The world is reeling over the Ebola outbreak, but many of us are overlooking other viruses and diseases that are far more threatening.

There’s malaria, for example, which killed half a million people in 2012 and continues to sicken people in West Africa, even though fewer doctors are available to treat them due to the urgency of Ebola. HIV/AIDS continues to be a huge problem across the globe. But there’s also the “kissing bug” disease, or Chagas, which isn’t very well-known. It’s a silent killer, often lurking in people’s bloodstreams for up to two decades before causing their organs to fail.

So a research team from Baylor College of Medicine in Houston chose to find more information about this relatively elusive disease, ultimately presenting their results at the American Society of Tropical Medicine and Hygiene in New Orleans. The researchers examined 17 Houston-area residents who had been infected with the disease, tracking the progression of the disease, and also analyzed blood donors between 2008 and 2012. They found that one in every 6,500 blood donors tested positive for parasite exposure.

“We were astonished to not only find such a high rate of individuals testing positive for Chagas in their blood, but also high rates of heart disease that appear to be Chagas-related,” Melissa Nolan Garcia, epidemiologist and an author of the study, said in a statement.

Chagas disease, also known as American trypanosomiasis, affects up to seven to eight million people worldwide. The parasite Trypanosoma cruzi is carried around by insects primarily in the Americas, infecting humans and other animals by biting or “kissing” their skin. According to the World Health Organization (WHO), up to 30 percent of people who are infected and live with the parasite for a long time develop cardiac problems. Ten percent of infected people, meanwhile, develop digestive or neurological issues. If it’s caught early enough, however, the disease is curable.

Regardless, the WHO’s description of how the disease is transmitted is somewhat terrifying:

In Latin America, T. cruzi parasites are mainly transmitted by contact with the feces of infected blood-sucking triatomine bugs. These bugs, vectors that carry the parasites, typically live in the cracks of poorly-constructed homes in rural or suburban areas. Normally they hide during the day and become active at night when they feed on human blood. They usually bite an exposed area of skin such as the face, and the bug defecates close to the bite. The parasites enter the body when the person instinctively smears the bug feces into the bite, the eyes, the mouth, or into any skin break.

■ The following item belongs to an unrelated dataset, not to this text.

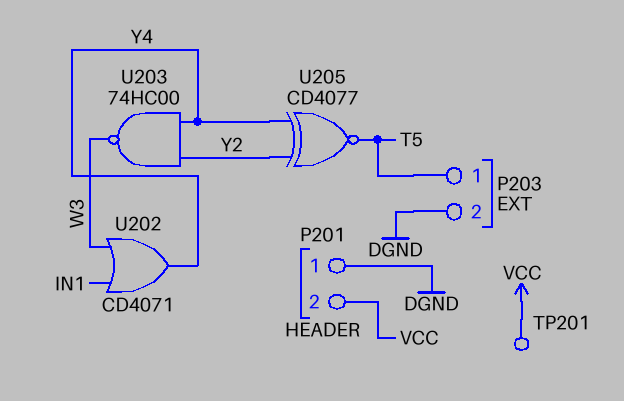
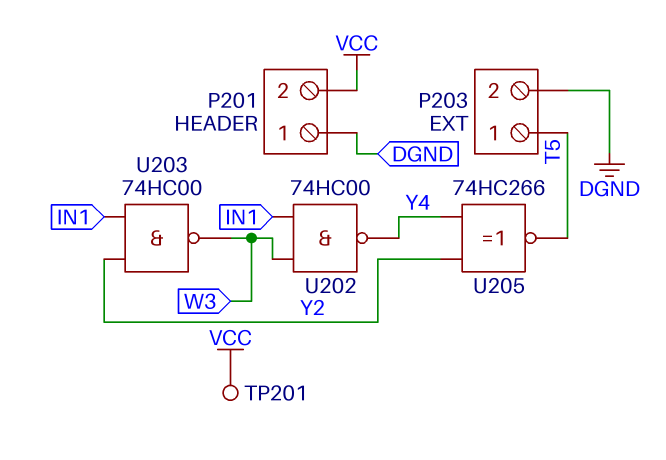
U202: OR CD4071 (in IN1, in W3, out Y4) -> NAND 74HC00 (in IN1, in W3, out Y4)
U203: NAND 74HC00 (in Y2, in Y4, out W3) -> NAND 74HC00 (in IN1, in Y2, out W3)
U205: XNOR CD4077 (in Y2, in Y4, out T5) -> XNOR 74HC266 (in Y2, in Y4, out T5)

In 2012, scientists called Chagas disease “the New HIV/AIDS of the Americas,” noting that it was one of many neglected tropical diseases (NTDs) that afflict “the estimated 99 million people who live on less than $2 per day in the Latin American and Caribbean region.” While Chagas disease has previously mostly been found in rural and tropical regions in Latin and South America, the scientists pointed out that more cases have been appearing throughout the U.S. and Europe.

Latin America
An Eco-bio research project in Santa Cruz, Bolivia, investigates how to reduce Chagas transmission. Pan American Health Organization-PAHO / CC BY-ND 2.0

As somewhat of a follow-up to that study, Garcia and her team argued in their new study that there is “an enormous treatment gap” because not many physicians in Texas — or anywhere in the U.S. for that matter — are aware of the parasite, or the fact that it’s not just limited to poor, rural areas in South America. “We are concerned that individuals who test positive are not seeking medical care or being evaluated for treatment,” Garcia said. “And even if they do seek medical care, we heard from some patients that their primary care doctors assumed the positive test represented a ‘false positive’ due to low physician awareness of local transmission risk.”

In short, the authors argue that Chagas disease shouldn’t be dismissed as something that’s not serious. But until more research is done — which will involve taking many blood samples as the only way to test for the parasite — nothing can be certain. "So little surveillance has been done that we don't know the true disease burden here in the United States," Kristy Murray, an associate professor of tropical medicine at Baylor and an author of the study, said in the press release. "The next step is to study populations considered high risk. There is still a lot to be learned in terms of who is contracting the disease within the United States."